The machine costs hospitals $25,000. That's a big price tag compared with the low-tech method of looking carefully and using fingers to feel for veins. Some hospitals also use hand-held devices called transilluminators that use visible light -- often red or orange -- to get a better look.
More Depth
So far, there is no published clinical research on the VeinViewer. An unpublished Luminetx-funded study tried out the device on 30 patients on whom blood-center staff were unable to find a vein after multiple sticks. With the VeinViewer, the staff found veins on the first try in 29 of the patients and with only two tries on the remaining patient, Luminetx says.

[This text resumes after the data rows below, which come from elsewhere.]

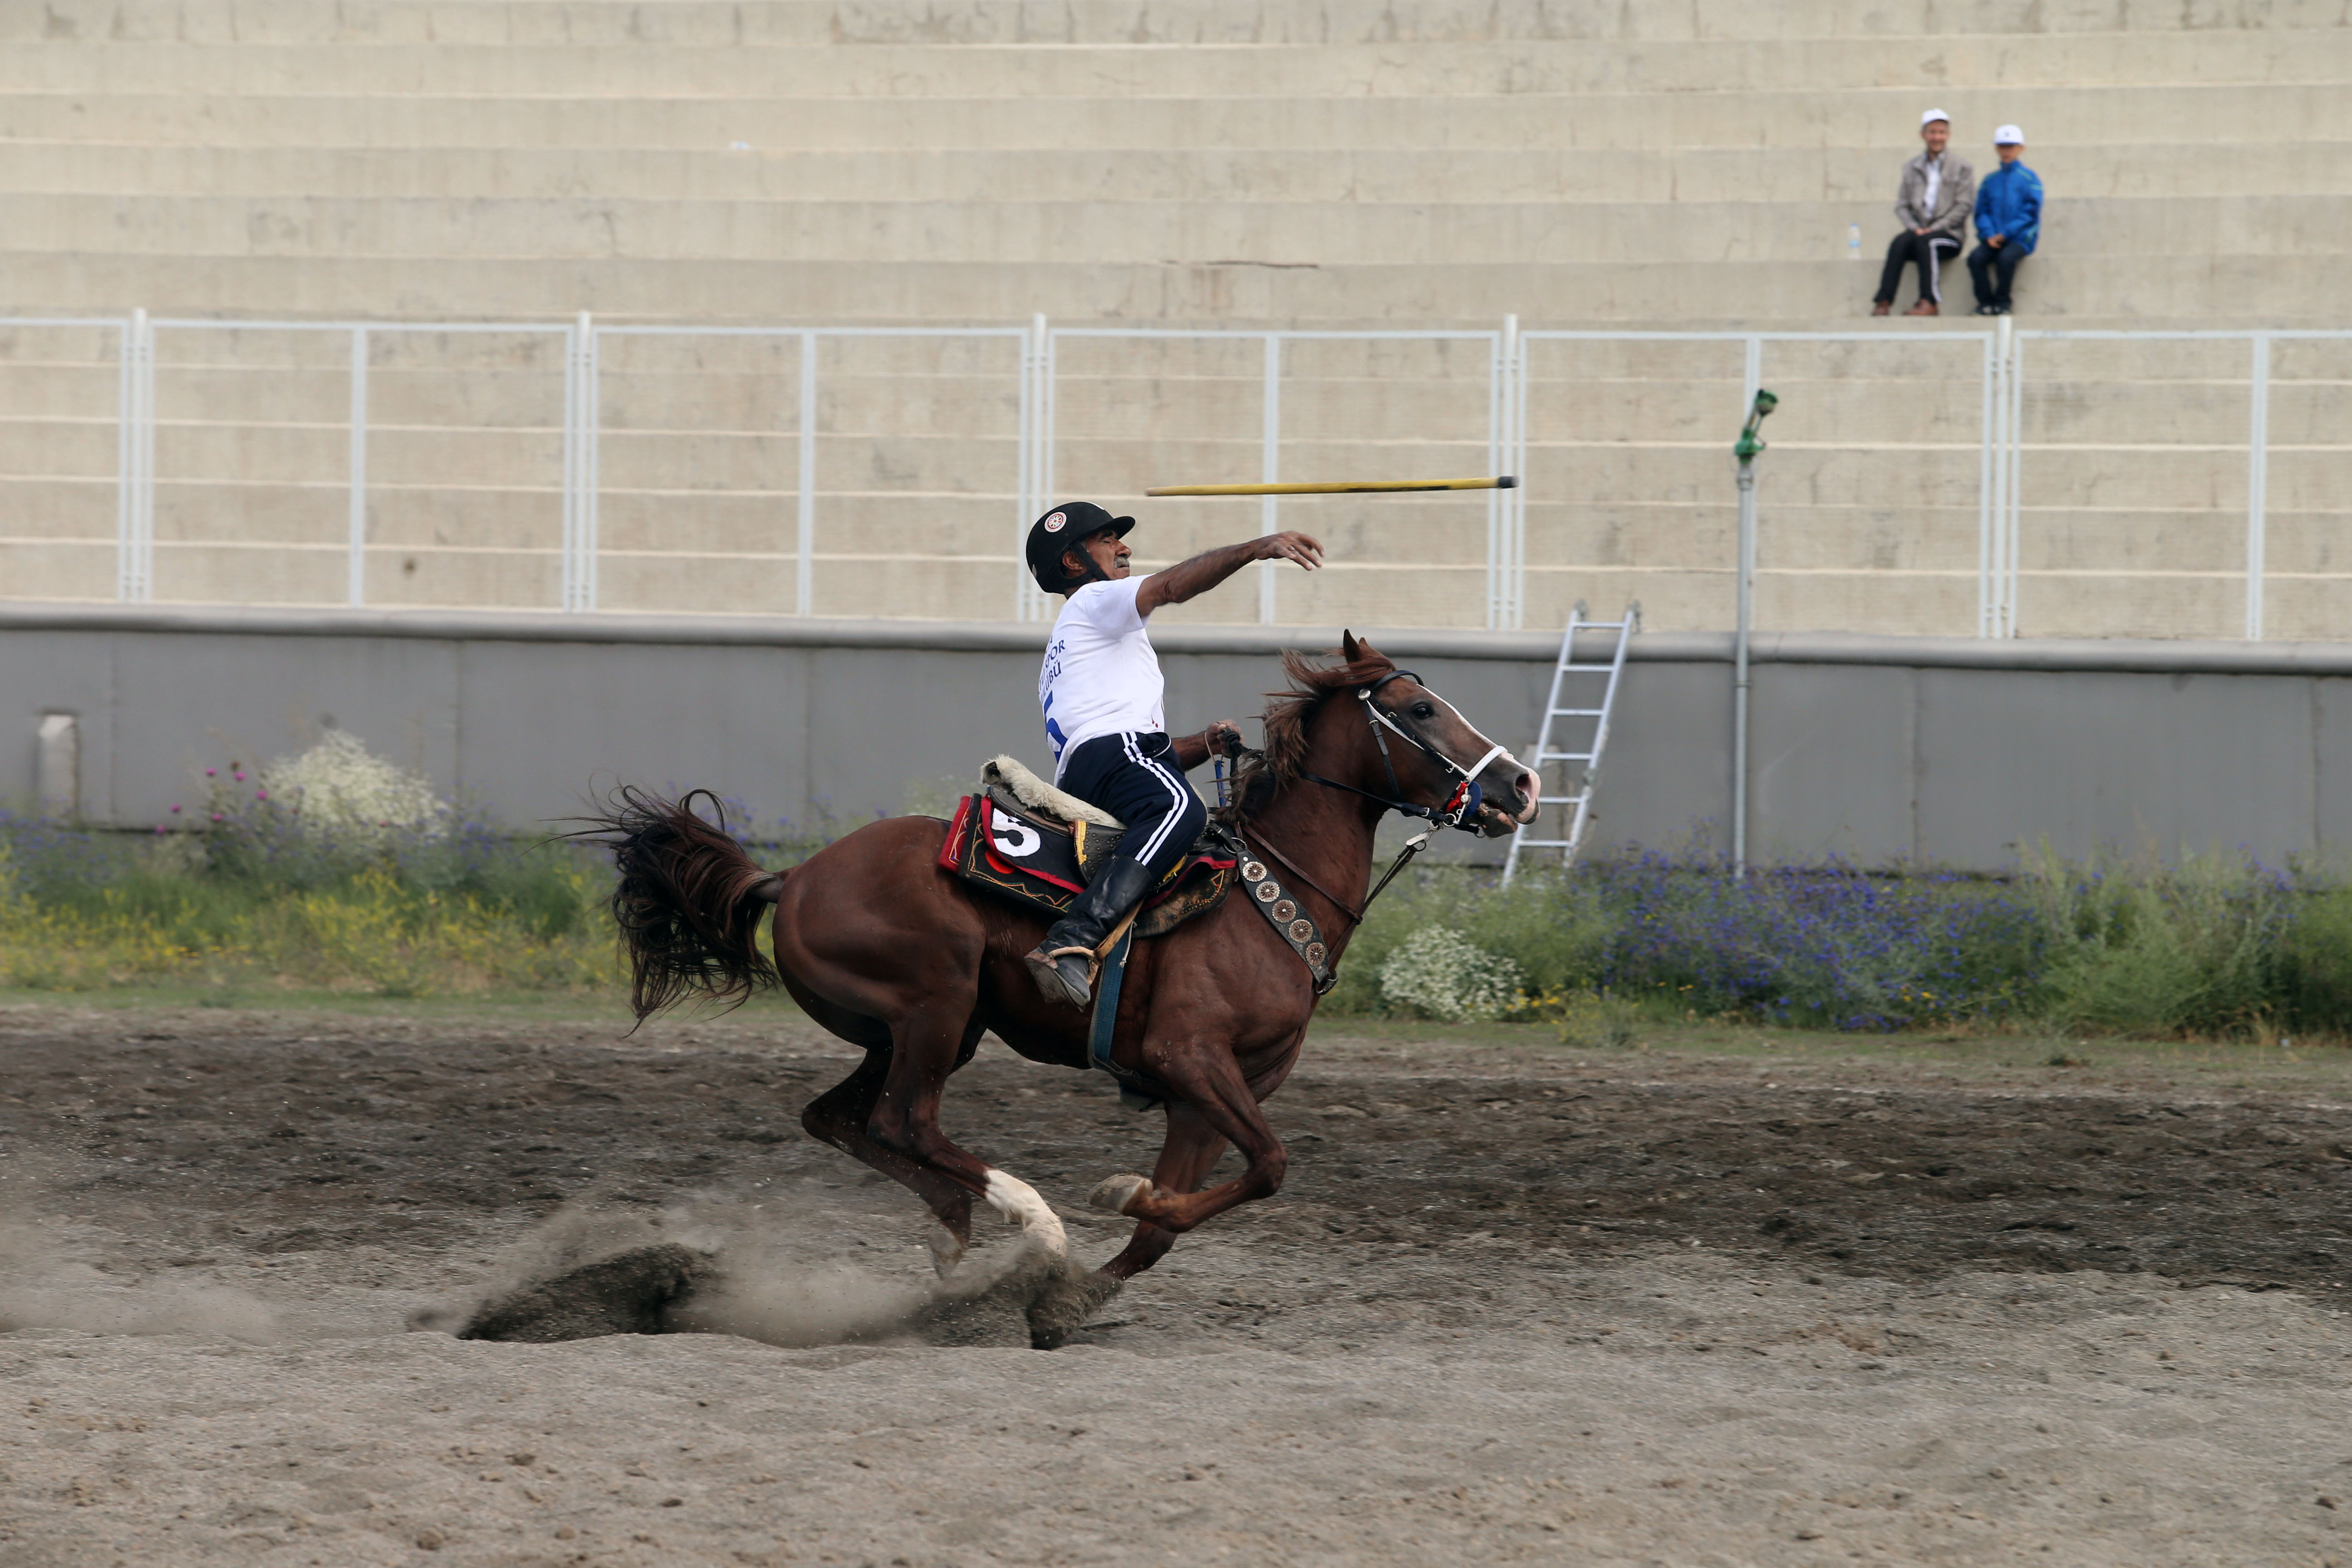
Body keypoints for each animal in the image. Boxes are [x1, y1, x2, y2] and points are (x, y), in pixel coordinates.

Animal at [583, 639, 1543, 1316]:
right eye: (1419, 708)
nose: (1521, 784)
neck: (1266, 889)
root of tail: (793, 877)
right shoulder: (1191, 1058)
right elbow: (1268, 1165)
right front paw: (1111, 1199)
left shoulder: (1205, 1095)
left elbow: (1168, 1223)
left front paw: (1085, 1282)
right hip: (936, 1005)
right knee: (905, 1120)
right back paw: (1023, 1215)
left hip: (919, 1030)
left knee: (841, 1119)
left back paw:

Some clinicians who have tried the VeinViewer are impressed. The device is "leaps and bounds" above the older transillumination technology because the infrared light makes the veins visible much deeper, says Joel Saltzman, a physician at Le Bonheur Children's Medical Center in Memphis.
Transilluminators do, however, have the advantage of being much less expensive and small enough to be carried to homes by traveling nurses. A popular hand-held model called the Venoscope sold by Venoscope LLC of Lafayette, La., costs $175 and weighs about six ounces.
Most people won't need the pricey VeinViewer, says Dennis J. Ernst, a medical technologist who wrote a textbook on drawing blood. Patients can help making finding veins easier by making sure they're well hydrated, particularly in the case of children. But for the chronically ill and others who are hard to stick, it is a wonderful invention, adds Mr. Ernst. "If I were an oncology patient and I needed regular blood work," he says, "I would certainly go to a facility that had it."